> _Assignment_
Report how many lines of the data below contain "plant". Give nothing besides the number.

> _Available data_
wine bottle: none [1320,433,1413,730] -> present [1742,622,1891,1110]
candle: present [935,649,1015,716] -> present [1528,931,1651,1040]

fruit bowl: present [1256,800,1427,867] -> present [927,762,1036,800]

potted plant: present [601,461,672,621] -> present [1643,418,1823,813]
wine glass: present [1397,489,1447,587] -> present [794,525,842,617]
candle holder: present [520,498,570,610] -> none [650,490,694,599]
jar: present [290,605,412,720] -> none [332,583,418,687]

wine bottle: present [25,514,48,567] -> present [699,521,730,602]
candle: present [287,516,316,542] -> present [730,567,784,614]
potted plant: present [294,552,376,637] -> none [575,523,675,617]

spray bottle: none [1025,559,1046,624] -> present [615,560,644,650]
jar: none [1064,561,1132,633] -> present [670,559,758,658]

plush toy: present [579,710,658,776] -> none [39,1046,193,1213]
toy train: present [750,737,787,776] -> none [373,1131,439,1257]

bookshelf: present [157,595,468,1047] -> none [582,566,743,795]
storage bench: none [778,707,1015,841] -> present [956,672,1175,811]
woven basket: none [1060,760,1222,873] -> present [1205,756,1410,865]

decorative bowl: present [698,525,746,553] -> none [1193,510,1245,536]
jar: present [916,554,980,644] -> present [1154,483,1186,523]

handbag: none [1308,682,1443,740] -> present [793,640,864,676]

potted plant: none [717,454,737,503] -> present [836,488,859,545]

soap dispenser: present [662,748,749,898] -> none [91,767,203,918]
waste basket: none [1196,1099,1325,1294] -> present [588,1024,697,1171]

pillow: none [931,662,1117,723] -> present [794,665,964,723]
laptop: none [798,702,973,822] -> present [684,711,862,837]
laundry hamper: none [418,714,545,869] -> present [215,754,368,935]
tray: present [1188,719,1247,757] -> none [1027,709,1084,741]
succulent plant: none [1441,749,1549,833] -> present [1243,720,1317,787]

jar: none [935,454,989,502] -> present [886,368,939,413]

> _Worked solution_
4